Wednesday, September 05, 2007

Getting The Monkeys Off My Back

In my experience, there are several major problems that can prevent one from building wealth. These problems are like monkeys on one's back. Here are the monkeys I have carried and how I got these monkeys off my back.

Consumerism Monkey. This monkey requires one to have the latest and greatest or the most and the best. This monkey is never satisfied. Once it gets the newest purchase, it can't wait for the next acquisition. More, more, more is its mantra. It causes one to live above one's means. Here's how I got rid of this monkey.
  • Buy only what I need. Want and need are two different emotions. Learning the difference will help one get rid of this monkey.

  • Take pride in myself and not my possessions. I focus on what I am able to do and accomplish over what I own.

  • Debt Monkey. This monkey works with the Consumerism Monkey to cause issues. To satisfy wants, one creates a Debt Monkey. It starts in college, when incomes are low. At first it's just a little bit, and before long using debt becomes a lifestyle. Here's how I got rid of this monkey:
  • Think of debt as paying more than sticker price. How many of us would see an item for $100 and offer the sales person $120 to buy it? I would venture not many of us. However, that is exactly what one is doing when purchasing something on credit at 20% interest and paying if off in one year.

  • Limit use of debt to a few necessary items.
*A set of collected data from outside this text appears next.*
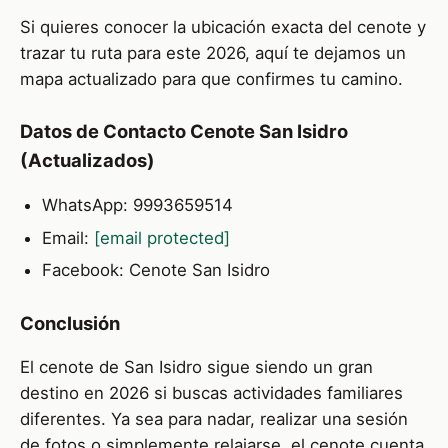
Si quieres conocer la ubicación exacta del cenote y
trazar tu ruta para este 2026, aquí te dejamos un
mapa actualizado para que confirmes tu camino.
Datos de Contacto Cenote San Isidro
(Actualizados)
WhatsApp: 9993659514
Email:
[email protected]
Facebook: Cenote San Isidro
Conclusión
El cenote de San Isidro sigue siendo un gran
destino en 2026 si buscas actividades familiares
diferentes. Ya sea para nadar, realizar una sesión
de fotos o simplemente relajarse, el cenote cuenta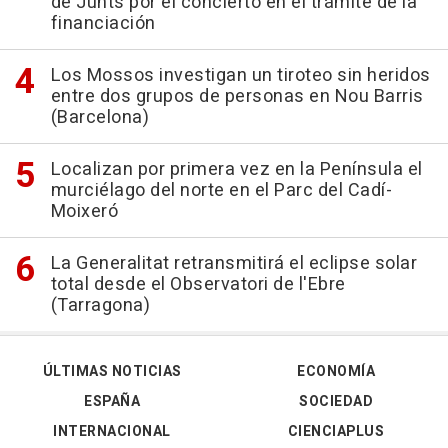
de Junts por el concierto en el trámite de la
financiación
Los Mossos investigan un tiroteo sin heridos
entre dos grupos de personas en Nou Barris
(Barcelona)
Localizan por primera vez en la Península el
murciélago del norte en el Parc del Cadí-
Moixeró
La Generalitat retransmitirá el eclipse solar
total desde el Observatori de l'Ebre
(Tarragona)
ÚLTIMAS NOTICIAS
ECONOMÍA
ESPAÑA
SOCIEDAD
INTERNACIONAL
CIENCIAPLUS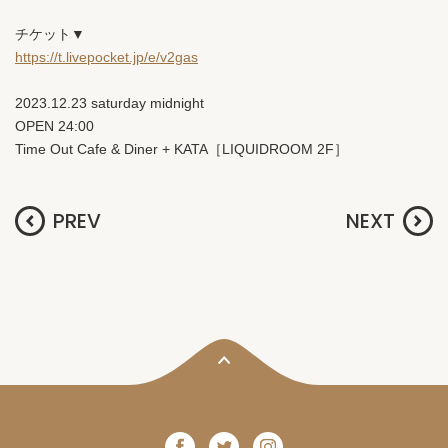
チケット▼
https://t.livepocket.jp/e/v2gas
2023.12.23 saturday midnight
OPEN 24:00
Time Out Cafe & Diner + KATA［LIQUIDROOM 2F］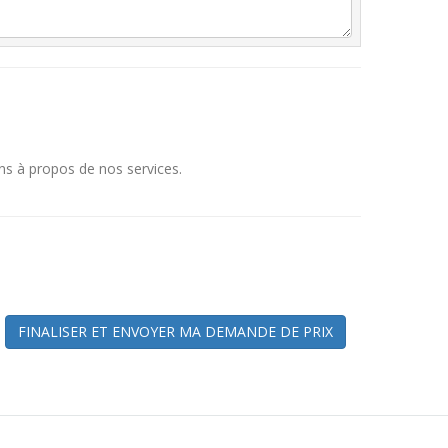
ns à propos de nos services.
FINALISER ET ENVOYER MA DEMANDE DE PRIX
For me, it was education, first car, and my home. However, even for these items, debt should be used judiciously. For example, one should make sure educational debt will result is a good paying job.

  • No Savings Monkey. This Monkey encourages living for today, because who knows if there will be a tomorrow. In addition, that life cannot be enjoyed as much when one is older. However, for most of us, saving is our path to wealth. I got rid of this monkey by:
  • Paying myself first. It is the only saving strategy you'll ever need. Target to have 12 to 20% automatically deducted from every paycheck. Invest it and then forget about it. Saving as little a $1 per day can have big returns.
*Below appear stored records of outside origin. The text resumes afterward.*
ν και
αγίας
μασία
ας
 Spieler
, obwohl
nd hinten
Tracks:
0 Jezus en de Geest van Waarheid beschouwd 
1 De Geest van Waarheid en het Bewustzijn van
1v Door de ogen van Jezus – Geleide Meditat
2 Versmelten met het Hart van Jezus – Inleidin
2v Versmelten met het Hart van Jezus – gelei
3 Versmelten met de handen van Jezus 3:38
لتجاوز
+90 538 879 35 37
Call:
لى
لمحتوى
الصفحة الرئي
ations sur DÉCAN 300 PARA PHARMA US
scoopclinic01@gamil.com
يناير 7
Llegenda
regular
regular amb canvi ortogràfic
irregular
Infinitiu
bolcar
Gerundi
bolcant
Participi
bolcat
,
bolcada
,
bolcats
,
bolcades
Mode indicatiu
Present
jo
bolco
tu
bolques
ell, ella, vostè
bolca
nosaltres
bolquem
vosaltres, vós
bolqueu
  • Not Enough Income Monkey. The only way to know if one has this monkey is to get rid of the above three monkeys first. Most people who think they have the income monkey are really carrying a combination of the first three. So they work on increasing their income only to find the first three monkeys eat up the gains. Here's how I addressed this monkey:
  • Get an education that leads to a high(er) paying job. It's important to gain skills and knowledge that enable access to a higher paying job. Then take the highest paying job which one is offered.

  • For more on The Practice of Personal Finance check back every Wednesday for a new segment.
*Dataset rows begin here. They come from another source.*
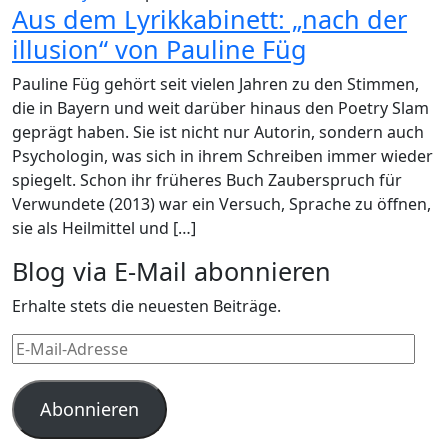
Aus dem Lyrikkabinett: „nach der
illusion“ von Pauline Füg
Pauline Füg gehört seit vielen Jahren zu den Stimmen,
die in Bayern und weit darüber hinaus den Poetry Slam
geprägt haben. Sie ist nicht nur Autorin, sondern auch
Psychologin, was sich in ihrem Schreiben immer wieder
spiegelt. Schon ihr früheres Buch Zauberspruch für
Verwundete (2013) war ein Versuch, Sprache zu öffnen,
sie als Heilmittel und […]
Blog via E-Mail abonnieren
Erhalte stets die neuesten Beiträge.
E-
Mail-
Adresse
Abonnieren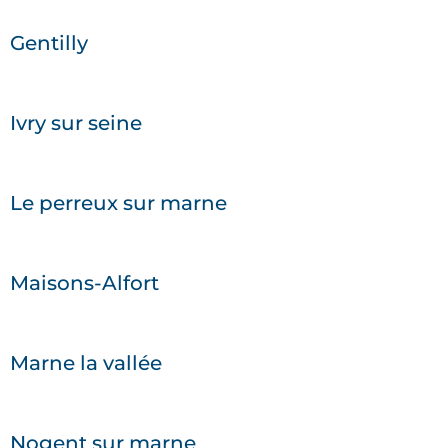
Gentilly
Ivry sur seine
Le perreux sur marne
Maisons-Alfort
Marne la vallée
Nogent sur marne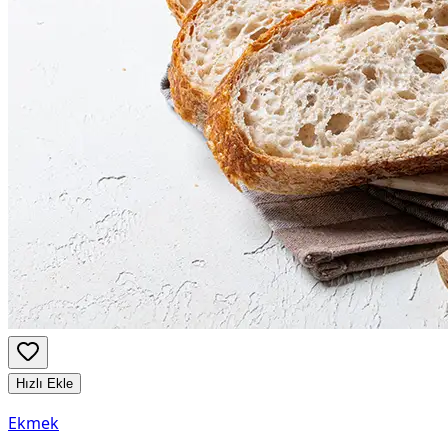
Hızlı Ekle
Ekmek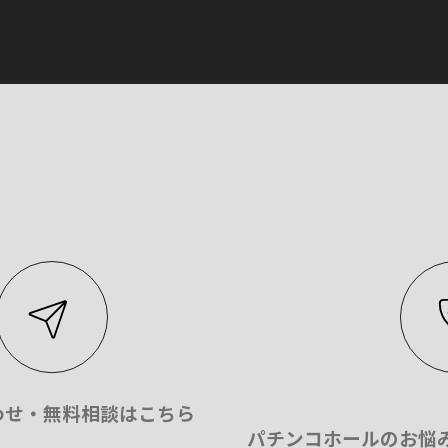
わせ・無料相談はこちら
パチンコホールのお悩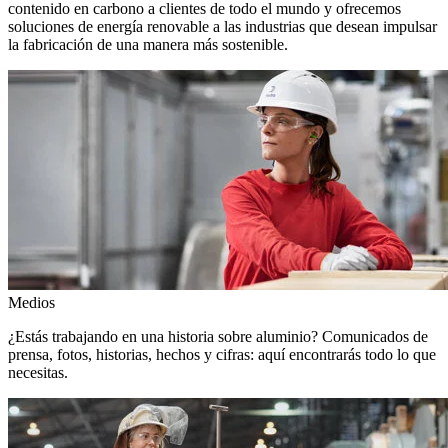
contenido en carbono a clientes de todo el mundo y ofrecemos
soluciones de energía renovable a las industrias que desean impulsar
la fabricación de una manera más sostenible.
Medios
¿Estás trabajando en una historia sobre aluminio? Comunicados de
prensa, fotos, historias, hechos y cifras: aquí encontrarás todo lo que
necesitas.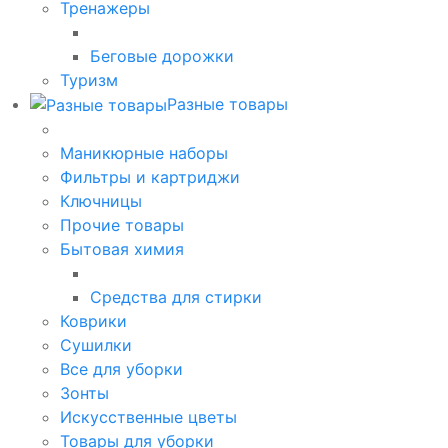
Тренажеры
Беговые дорожки
Туризм
Разные товары
Маникюрные наборы
Фильтры и картриджи
Ключницы
Прочие товары
Бытовая химия
Средства для стирки
Коврики
Сушилки
Все для уборки
Зонты
Искусственные цветы
Товары для уборки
    Photo Credit:, Daniel T. Yara


    Anonymous said...

    Super: Excellent post! Sometimes, I wonder if there is a "Procrastination Monkey" to rule them all. :)

    Anonymous said...

    Another way to get rid of the "not enough income monkey" is to compare your income to that of others with similar ability and/or credentials. Otherwise, the "frugality monkey" can convince you that you are doing well because you are living within your means.

    Anonymous said...

    Taking the highest salaried job that is offered is not always the way to go. In my area, there are blue collar jobs that make more money than MBAs.

    Super Saver said...

    @ Golbguru,

    Good point. Procrastination may be a major monkey that keeps people from working on these four monkeys and other things :-)

    @ Steve,

    Thanks for your comments and excellent points.

    For clarification, I would modify to "one should take the highest job offer from their field of training or interest."

    Anonymous said...

    "procrastination monkey" could be good in some cases.
    "procrastination monkey" may be a good thing when applied to buying stuff.

    In terms of trying to always get a better paying jobs - there are other things to consider than money. How interesting the job it, security, benefits, commute, flexible or strict hours, environment are all important. Different people have different views on which of these is more important to them, and they are all right.

    Super Saver said...

    @ Kitty,

    Thanks for your comment. Great points.

    I agree that it is a personal choice on the tradeoffs (higher vs. other elements) to make. For example, I took the lowest paying offer when I graduated from college, because of the type of work and benefits. While I have stayed my entire career at this company, I have consciously accepted assignments which had or lead to higher pay, due to promotion or relocation internationally.